A paradoxical cost benefit analysis is, in effect, a one-sided brainstorming exercise in which we come up only with the disadvantages of the course we have already nominated.

“So John it sounds like you’ve decided you want to let go of this grief over your father, but hang on a minute. You haven’t done this so far. You beat yourself up for not moving on with your life, but there are probably some good reasons why you keep the grief alive. Maybe we should look at those.”

John may look slightly betrayed. We pushed him to name a goal in the first place, now we’re pulling back. And he may or may not be able to think of any good reason to keep grieving. If he comes up with anything, we should write it down, preferably where he can see it. If he doesn’t, we can start making nominations. This is where our understanding of the client (our formulation) comes in.

“Well John you had a really great relationship with your father, and his final illness was an awful experience. You know we can’t bring your dad back.
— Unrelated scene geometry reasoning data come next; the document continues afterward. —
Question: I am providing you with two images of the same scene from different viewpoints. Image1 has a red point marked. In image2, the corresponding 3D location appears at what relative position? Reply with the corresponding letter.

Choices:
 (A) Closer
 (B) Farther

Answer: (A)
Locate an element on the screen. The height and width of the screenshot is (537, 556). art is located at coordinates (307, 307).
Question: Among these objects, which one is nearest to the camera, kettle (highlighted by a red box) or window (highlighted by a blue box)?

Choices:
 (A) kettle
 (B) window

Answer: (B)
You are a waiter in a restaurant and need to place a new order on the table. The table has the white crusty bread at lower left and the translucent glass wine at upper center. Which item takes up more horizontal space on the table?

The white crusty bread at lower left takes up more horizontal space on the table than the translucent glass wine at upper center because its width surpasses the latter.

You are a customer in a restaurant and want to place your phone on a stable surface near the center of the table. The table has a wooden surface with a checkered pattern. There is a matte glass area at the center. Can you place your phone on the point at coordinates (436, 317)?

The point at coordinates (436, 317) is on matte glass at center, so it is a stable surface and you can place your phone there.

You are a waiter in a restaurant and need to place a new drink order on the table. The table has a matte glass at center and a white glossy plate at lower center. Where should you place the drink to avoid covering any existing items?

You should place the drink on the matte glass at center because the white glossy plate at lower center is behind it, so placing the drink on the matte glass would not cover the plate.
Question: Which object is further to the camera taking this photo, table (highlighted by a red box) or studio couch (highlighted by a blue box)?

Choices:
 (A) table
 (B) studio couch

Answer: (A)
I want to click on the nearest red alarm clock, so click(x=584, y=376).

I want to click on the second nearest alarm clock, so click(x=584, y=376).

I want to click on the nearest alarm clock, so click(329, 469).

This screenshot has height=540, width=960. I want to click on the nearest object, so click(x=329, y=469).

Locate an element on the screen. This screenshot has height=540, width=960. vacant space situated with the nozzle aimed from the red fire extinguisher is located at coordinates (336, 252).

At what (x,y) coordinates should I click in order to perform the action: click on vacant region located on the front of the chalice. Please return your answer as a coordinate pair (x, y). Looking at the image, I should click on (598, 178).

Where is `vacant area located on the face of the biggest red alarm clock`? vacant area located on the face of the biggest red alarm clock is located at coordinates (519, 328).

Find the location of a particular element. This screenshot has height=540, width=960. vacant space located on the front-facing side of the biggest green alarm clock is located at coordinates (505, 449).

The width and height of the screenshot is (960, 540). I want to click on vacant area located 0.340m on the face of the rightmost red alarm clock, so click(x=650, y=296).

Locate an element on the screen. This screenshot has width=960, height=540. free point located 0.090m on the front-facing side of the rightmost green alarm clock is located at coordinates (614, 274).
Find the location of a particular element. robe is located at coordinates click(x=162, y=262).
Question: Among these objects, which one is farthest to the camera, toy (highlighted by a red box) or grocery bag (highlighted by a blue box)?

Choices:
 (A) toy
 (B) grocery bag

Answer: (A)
If you resolve your grief you’ll be happy and cheerful and your father will still be dead. What does that look like? It might feel to you like you’re betraying him, like he never really mattered to you. 

“Plus, you mentioned that your sister has never gotten over it either. The two of you are both there, stuck in that place. If you get over it, you’ll be abandoning her too, won’t you? She might resent you, or feel that she’s the only one who ever really cared. In a way, you have to keep grieving to convince her that your father mattered to you.


“You’ve also said that if you could get over this, you’d go to graduate school like you planned years ago. Graduate school is quite a commitment. Maybe you’ll fail, maybe it’ll turn out you don’t like it, maybe it’s not for you. You know, some dreams are best left as dreams. If you let go of your grief, it puts you on the highway to some of your greatest fears.”


This sounds somewhat cruel and perverse, but the point is to bring the reluctance to achieve the goal into awareness so that it can be dealt with. Perhaps John could decide to work on his father’s grief and put off any decision to enter graduate school. Maybe he could talk to his sister or suggest that she too seek help. Perhaps he could think of other people who cared for his father but who have moved on, or ask what his father would have wished for him: Perhaps there is another way of honouring his memory apart from being crushed.

Until we examine these forces, movement toward the client’s stated goals is likely to be inexplicably slow. Once these roadblocks are removed (if they can be), progress can often become very swift.